The event that Americans commonly call the first Thanksgiving was celebrated to give thanks to God for helping the Pilgrims of Plymouth Colony survive their first brutal winter in New England, according to Wikipedia.  Writing from her 19th Century Western Massachusetts home, Emily Dickinson recognizes personal archives playing in memory and emotions in “One Day is there of the Series”.  This completely different kind of Thanksgiving history is as familiar to me as the annual feast.

One Day is there of the Series
Termed “Thanksgiving Day”
Celebrated part at Table
Part in Memory –
Neither Ancestor nor Urchin
I review the Play –
Seems it to my Hooded thinking
Reflex Holiday –
Had There been no sharp subtraction
From the early Sum –
Not an Acre or a Caption
Where was once a Room –
Not a Mention, whose small Pebble
Wrinkled any Sea,
Unto such, were such Assembly
‘Twere “Thanksgiving Day” –

The poem’s first three lines recognizes a community’s shared experience, “One Day….Termed “Thanksgiving Day”, but hooks us on an emotional level with that little word, “part.” It is buried, like a private thought, in a phrase that is otherwise familar: “Celebrated part at Table”.

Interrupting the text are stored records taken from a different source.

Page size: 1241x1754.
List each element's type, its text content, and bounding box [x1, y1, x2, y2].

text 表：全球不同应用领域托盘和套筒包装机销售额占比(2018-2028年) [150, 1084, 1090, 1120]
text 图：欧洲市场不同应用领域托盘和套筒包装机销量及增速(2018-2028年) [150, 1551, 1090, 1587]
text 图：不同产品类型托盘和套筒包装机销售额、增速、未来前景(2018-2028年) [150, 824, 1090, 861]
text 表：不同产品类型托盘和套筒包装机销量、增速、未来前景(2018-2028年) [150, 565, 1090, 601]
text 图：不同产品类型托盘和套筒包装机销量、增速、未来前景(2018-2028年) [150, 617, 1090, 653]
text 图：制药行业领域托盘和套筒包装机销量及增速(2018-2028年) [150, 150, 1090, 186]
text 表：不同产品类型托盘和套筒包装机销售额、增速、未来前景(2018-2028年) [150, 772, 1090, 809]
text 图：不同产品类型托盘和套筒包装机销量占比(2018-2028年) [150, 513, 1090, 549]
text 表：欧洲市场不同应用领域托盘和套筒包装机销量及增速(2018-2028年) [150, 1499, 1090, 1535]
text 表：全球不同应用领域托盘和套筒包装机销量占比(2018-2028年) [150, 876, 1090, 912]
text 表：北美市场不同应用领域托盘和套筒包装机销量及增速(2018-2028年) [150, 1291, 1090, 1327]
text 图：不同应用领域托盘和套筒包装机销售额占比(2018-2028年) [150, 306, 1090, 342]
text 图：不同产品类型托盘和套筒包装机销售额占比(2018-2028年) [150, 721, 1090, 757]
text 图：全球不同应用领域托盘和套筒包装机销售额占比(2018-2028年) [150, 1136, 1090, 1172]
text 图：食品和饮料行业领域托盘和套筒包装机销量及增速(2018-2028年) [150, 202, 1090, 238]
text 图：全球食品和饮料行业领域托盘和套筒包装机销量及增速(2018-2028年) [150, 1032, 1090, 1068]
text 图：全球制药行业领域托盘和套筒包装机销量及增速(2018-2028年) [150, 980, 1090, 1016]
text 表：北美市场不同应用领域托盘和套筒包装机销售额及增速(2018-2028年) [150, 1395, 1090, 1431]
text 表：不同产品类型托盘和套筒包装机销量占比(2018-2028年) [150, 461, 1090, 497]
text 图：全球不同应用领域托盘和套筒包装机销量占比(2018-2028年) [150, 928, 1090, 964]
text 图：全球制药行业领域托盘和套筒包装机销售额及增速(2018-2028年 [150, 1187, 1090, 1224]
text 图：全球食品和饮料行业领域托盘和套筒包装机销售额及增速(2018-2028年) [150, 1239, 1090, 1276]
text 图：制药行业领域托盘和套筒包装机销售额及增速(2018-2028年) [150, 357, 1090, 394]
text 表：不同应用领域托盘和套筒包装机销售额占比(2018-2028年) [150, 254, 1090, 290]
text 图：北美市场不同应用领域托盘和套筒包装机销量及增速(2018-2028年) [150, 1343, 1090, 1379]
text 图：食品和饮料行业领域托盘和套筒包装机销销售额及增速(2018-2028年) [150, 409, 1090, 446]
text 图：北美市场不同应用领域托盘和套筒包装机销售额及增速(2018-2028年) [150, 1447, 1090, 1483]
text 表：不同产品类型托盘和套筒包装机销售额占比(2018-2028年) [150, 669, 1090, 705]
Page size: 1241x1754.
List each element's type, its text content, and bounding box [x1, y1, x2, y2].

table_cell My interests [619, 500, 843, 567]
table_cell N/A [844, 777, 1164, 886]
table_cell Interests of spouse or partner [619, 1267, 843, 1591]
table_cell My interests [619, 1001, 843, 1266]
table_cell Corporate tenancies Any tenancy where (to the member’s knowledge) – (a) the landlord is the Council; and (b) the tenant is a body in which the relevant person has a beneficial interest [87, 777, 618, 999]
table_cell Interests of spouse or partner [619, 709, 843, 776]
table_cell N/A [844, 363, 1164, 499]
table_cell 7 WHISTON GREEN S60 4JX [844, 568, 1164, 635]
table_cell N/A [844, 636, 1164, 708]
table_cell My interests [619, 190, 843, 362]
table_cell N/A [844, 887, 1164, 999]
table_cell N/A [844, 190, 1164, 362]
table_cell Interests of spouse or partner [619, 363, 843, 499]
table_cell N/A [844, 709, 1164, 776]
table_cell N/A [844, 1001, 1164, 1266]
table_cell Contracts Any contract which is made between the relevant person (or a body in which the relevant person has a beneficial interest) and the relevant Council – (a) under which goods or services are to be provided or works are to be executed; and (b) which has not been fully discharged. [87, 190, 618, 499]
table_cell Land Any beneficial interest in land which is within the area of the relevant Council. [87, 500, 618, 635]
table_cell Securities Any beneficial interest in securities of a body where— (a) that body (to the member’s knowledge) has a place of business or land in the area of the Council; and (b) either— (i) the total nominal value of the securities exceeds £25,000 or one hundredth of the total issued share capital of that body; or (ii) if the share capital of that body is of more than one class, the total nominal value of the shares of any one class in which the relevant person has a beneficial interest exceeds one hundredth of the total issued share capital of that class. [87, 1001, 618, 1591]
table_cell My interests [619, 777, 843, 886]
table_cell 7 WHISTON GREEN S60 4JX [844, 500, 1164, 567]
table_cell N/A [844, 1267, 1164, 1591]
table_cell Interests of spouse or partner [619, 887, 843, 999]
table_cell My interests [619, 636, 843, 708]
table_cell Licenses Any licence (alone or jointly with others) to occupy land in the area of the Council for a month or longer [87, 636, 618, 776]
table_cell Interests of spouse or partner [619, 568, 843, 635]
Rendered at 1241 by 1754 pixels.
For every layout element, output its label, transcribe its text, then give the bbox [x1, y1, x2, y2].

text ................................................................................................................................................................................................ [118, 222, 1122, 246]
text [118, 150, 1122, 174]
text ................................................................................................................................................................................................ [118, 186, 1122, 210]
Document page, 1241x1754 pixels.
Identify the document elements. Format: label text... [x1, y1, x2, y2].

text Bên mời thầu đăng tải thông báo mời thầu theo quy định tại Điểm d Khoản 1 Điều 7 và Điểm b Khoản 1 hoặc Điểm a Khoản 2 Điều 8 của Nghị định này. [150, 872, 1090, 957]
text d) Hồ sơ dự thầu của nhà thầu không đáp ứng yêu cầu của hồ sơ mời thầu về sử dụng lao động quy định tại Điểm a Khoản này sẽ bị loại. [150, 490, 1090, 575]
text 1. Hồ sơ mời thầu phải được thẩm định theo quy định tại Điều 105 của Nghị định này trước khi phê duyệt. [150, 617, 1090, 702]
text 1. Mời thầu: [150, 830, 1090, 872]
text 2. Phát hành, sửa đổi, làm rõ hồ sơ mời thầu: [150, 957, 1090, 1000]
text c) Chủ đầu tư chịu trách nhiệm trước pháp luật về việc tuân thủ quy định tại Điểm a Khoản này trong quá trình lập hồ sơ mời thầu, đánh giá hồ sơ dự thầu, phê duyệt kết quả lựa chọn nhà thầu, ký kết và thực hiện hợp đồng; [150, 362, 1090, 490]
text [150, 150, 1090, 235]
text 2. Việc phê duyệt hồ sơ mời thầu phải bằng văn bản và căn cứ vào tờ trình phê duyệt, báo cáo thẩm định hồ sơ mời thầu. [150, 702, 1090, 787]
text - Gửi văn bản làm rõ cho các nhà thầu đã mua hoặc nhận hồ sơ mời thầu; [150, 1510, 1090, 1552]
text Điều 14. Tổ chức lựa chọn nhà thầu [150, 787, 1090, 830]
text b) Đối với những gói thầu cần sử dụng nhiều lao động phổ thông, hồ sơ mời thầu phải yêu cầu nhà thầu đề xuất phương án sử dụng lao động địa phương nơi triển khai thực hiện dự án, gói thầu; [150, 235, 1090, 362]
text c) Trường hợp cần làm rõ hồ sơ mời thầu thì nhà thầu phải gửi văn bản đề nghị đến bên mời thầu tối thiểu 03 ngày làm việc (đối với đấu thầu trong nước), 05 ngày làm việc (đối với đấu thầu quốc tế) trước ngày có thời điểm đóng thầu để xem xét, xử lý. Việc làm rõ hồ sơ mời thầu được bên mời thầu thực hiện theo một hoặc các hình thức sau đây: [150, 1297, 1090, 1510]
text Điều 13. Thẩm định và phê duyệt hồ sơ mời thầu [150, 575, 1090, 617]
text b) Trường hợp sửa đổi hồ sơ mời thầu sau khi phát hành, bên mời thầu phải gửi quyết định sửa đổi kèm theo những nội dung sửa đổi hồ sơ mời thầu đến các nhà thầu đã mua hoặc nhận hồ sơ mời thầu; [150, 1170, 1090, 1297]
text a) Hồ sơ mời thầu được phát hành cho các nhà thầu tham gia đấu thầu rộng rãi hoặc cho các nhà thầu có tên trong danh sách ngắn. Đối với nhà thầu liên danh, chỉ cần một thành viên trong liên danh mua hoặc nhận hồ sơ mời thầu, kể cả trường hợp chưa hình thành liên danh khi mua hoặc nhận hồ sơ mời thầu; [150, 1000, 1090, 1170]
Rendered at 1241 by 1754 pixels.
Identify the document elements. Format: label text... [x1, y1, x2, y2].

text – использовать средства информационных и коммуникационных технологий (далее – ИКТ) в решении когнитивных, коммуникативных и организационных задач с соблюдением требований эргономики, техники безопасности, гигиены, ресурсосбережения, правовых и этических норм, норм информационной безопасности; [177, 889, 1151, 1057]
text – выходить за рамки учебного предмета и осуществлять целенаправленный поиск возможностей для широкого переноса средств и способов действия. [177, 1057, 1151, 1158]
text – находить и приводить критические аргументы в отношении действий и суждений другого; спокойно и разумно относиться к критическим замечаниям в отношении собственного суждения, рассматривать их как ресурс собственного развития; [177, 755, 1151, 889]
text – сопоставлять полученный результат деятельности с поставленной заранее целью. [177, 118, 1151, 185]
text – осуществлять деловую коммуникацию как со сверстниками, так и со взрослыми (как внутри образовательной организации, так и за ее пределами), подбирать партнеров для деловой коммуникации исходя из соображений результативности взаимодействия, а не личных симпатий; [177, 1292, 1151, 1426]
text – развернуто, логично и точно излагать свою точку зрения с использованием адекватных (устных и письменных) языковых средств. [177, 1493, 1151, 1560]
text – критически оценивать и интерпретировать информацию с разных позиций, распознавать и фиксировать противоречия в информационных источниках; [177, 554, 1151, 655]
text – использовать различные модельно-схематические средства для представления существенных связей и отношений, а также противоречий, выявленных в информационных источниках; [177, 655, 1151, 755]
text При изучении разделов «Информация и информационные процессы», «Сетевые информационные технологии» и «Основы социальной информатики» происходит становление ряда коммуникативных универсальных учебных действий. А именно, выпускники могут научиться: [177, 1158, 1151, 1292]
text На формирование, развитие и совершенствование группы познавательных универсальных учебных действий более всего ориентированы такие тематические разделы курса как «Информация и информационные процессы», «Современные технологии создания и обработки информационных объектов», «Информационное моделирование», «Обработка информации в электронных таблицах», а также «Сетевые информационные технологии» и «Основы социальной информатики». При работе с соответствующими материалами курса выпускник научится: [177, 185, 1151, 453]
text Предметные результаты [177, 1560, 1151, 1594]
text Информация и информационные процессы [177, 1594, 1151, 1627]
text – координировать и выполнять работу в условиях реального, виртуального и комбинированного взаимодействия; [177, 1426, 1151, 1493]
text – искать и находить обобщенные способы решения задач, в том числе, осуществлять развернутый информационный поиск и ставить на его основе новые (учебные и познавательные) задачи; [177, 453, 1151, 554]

Isn’t it lovely to pay tribute to those private thoughts of past Thanksgivings as being as dominate in our minds as the spread on the table and the people with whom we share it? The poem intends to place that “Part in Memory -” right up there with the rest.  Individual thoughts of past Thanksgivings include “Neither Ancestor..” of the first Thanksgiving, nor the pets, children or “…Urchin” of today.

When I sit down with loved ones this year, “I review the Play -” of the very first time I baked a turkey in my own home; my children’s first Thanksgivings; my mother’s deft banquet-making; my deceased daughter’s last Thanksgiving when she was 16.

Thoughts and emotions about past Thanksgivings have their own law, leaving me to decide what to say out loud. “Seems it to my Hooded thinking/Reflex Holiday -”. Or, my hidden thinking has an involuntary and untaught way of observing private history. When feelings for someone absent help to define this Thanksgiving they are as real as ever. “Had There been no sharp subtraction/From the early Sum -”, had there not been a huge portion of cherished people razored off; and, though they own no local property and you won’t see their photo published here, “Not an Acre or a Caption”, they are part of the holiday, nonetheless.

Just as thoughts jam and mesh between then and now, the poem’s lines combine thoughts, “Where was once a Room – / Not a Mention,”. It once required a room of her own to give reasonable care and acknowledgment, but now the house is a reflection of schedules and plans where she is not mentioned. Where once so many friends and family admitted, “whose small Pebble/Wrinkled any Sea,” because every life was a “sea” and she was a “small pebble,” who left such a pleasant wavelet.

These thoughts and others, “Unto such, were such Assembly / ‘Twere “Thanksgiving Day” -”.